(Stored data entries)
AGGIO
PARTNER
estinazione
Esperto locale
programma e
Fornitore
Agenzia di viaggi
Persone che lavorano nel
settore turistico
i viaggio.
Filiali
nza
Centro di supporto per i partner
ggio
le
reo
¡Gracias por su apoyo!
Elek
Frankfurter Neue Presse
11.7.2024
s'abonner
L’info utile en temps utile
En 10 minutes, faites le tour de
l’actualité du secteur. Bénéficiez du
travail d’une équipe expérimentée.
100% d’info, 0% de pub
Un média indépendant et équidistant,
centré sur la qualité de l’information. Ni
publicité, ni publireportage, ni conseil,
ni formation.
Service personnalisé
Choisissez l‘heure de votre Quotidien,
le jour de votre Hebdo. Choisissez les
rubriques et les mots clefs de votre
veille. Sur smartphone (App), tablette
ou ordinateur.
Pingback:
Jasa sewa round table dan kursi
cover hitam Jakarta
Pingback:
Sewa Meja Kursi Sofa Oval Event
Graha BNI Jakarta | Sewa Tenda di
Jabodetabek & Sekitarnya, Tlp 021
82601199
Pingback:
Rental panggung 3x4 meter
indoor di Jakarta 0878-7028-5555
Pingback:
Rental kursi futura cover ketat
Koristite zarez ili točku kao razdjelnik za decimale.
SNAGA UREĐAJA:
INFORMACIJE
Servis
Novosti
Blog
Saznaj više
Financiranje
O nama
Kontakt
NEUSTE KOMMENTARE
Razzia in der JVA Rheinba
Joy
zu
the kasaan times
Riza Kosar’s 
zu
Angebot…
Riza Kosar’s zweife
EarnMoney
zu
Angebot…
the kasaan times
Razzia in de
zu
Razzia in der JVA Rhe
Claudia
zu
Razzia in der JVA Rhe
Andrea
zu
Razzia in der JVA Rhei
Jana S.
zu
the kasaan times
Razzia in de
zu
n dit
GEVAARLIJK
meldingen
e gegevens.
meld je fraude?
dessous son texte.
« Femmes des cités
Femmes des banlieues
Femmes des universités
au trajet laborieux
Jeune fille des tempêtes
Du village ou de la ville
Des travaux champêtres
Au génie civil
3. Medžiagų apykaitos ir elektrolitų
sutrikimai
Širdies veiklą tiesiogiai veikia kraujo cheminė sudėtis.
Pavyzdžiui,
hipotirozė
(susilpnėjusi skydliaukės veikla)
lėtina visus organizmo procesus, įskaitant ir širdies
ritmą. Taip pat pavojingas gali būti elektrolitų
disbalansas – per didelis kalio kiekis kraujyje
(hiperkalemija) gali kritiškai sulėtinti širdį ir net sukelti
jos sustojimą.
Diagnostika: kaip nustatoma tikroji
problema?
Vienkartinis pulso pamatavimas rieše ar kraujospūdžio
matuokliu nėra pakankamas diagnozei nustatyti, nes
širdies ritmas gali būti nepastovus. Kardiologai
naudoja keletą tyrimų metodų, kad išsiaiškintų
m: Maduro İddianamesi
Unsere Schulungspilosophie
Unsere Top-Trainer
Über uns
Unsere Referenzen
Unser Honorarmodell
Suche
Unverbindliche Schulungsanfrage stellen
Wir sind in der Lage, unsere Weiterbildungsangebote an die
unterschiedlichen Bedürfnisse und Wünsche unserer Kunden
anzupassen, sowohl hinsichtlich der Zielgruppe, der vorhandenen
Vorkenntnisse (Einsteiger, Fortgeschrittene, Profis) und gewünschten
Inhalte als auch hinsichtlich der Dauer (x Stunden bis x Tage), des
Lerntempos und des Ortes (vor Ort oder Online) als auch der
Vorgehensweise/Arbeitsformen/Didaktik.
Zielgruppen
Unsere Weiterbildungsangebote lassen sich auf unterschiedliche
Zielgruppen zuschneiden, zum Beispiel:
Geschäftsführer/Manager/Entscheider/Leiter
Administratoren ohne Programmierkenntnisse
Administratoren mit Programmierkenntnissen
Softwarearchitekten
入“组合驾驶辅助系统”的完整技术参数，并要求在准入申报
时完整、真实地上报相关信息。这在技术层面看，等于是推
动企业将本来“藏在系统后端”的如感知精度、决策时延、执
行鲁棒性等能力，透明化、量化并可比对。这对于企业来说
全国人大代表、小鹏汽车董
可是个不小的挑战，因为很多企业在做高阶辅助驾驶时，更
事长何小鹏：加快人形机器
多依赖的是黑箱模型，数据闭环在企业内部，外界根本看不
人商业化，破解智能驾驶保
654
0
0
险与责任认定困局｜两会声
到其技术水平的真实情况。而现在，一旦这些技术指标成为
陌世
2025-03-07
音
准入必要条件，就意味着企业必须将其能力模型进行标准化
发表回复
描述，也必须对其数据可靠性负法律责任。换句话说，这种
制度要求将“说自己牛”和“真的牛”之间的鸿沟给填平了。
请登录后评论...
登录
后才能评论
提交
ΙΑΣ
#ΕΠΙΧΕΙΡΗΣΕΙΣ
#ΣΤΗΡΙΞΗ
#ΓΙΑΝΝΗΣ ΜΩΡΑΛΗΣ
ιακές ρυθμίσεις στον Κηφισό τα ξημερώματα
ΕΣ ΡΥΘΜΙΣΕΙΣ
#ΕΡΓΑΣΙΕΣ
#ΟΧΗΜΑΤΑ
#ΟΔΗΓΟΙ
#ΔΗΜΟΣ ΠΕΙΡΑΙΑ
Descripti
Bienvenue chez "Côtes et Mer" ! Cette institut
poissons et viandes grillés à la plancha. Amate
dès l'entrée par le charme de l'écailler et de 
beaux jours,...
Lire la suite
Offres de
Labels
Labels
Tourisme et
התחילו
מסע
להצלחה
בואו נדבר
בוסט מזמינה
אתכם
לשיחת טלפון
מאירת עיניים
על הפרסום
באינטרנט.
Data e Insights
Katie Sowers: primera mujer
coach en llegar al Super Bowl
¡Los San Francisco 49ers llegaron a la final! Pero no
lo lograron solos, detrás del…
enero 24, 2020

- [REQUIRED ACTION]:
Which lines of the records above contain the word "būti"? Show each of them.

- [SOLUTION FOR THIS PROBLEM]:
ritmą. Taip pat pavojingas gali būti elektrolitų
širdies ritmas gali būti nepastovus. Kardiologai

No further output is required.